Peloton is excited about cutting bike prices by $400, CFO explains

Investors aren’t too happy Peloton (PTON) is slashing the price of its entry-level connected bike for the second time in under a year, which will weigh harshly on the bottom line over the next 12 months. 

But from Peloton’s perspective, it was all part of the plan even if investors didn’t realize it. 

“If you look back over the last several years, we have always had the aim of making our products more accessible. We introduced 0% APR financing four years ago. We introduced a 30-day free home trial a couple years back. We have also cut the price of our digital app as well,” explained Peloton CFO Jill Woodworth on Yahoo Finance Live

Continued Woodworth, “As you can imagine over the last several years, we have essentially sold every bike that we could make.

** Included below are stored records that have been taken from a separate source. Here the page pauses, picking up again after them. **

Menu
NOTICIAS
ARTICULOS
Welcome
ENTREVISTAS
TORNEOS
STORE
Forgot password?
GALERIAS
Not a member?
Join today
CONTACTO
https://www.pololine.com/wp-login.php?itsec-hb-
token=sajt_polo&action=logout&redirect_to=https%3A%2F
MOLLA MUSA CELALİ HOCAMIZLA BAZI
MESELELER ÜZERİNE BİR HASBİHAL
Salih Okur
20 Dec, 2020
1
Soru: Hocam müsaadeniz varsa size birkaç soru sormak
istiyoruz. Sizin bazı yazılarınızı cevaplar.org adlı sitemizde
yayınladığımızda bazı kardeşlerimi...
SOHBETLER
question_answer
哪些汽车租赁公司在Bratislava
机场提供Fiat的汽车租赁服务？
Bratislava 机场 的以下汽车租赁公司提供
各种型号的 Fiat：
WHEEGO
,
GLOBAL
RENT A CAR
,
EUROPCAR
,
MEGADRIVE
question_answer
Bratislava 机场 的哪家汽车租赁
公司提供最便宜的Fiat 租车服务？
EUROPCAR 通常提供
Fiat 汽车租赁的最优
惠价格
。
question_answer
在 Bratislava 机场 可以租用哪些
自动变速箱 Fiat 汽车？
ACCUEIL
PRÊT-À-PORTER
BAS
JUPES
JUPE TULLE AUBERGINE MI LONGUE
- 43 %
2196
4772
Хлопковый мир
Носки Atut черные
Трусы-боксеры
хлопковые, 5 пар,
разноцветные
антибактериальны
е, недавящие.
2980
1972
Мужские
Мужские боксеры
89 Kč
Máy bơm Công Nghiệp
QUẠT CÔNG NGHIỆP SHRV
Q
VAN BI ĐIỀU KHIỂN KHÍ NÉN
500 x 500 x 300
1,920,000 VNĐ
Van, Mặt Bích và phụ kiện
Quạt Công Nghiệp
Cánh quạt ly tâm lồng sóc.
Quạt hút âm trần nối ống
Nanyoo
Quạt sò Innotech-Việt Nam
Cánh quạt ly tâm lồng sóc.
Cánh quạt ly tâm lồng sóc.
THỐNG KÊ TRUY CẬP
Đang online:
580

And over the last couple months, of course, the pandemic forced us to really grow our manufacturing base eight or nine times during the pandemic. And so we are finally in a place from an inventory perspective where we can actually enact a dramatic price change to really open up the accessibility of our products. So we are really excited about it.”

Peloton said it would cut the price of its bike by $400 to $1,495 as it focuses more on gaining new subscribers than driving profitability. The original price of the bike was $2,245 as of September 2020, just before it released a higher end version.

Woodworth declined to comment on whether Peloton would slash the price of its treadmill, which costs more than $4,000 for the high-end Plus version. 

Suffice it to say investors see the situation otherwise, especially as the company saw a slowdown in subscriber growth in its most recent quarter that ratcheted up concerns about increased competitive pressures.

Peloton shares fell about 10% to $105 in Friday’s session on the news. The stock has shed 30% so far in 2021, underperforming the S&P 500’s 19% gain. 

Here is how Peloton performed in its fiscal fourth quarter compared to Wall Street analyst estimates:

  • Net Sales: $936.9 million vs. $929.1 million

  • Adjusted Operating Profits: loss of $45.1 million vs. loss of $57 million

  • Diluted EPS: loss of $1.05 a share vs. loss of $0.44

Peloton also served up a cautious outlook for its new fiscal year, reflecting the price cut in its bike, manufacturing investments and costs related to its treadmill recall. 

  • Net Sales: $5.4 billion vs. $5.2 billion estimate

  • Adjusted Operating Profits: loss of $325 million vs. loss of $194.8 million

Analysts generally had blunt takes on the stock following the mixed quarter and much worse than expected full-year guidance. 

“When companies have little competition, they don’t need to market or promote. When competition arises, so does the need for marketing and discounts. Competition is growing and Peloton’s second price cut in a year coupled with higher marketing may speak more to materially higher inventory and competition than to its democratizing of fitness. After all, if management saw a 20 million Unit SAM [software addressable market] at prior prices, why discount now?,” said BMO Capital Markets analyst Simeon Siegel. 

Siegel maintained an Underperform rating on Peloton’s stock.

“Recommend the bike, especially for $1,495, worried about the shares,” remarked Siegel.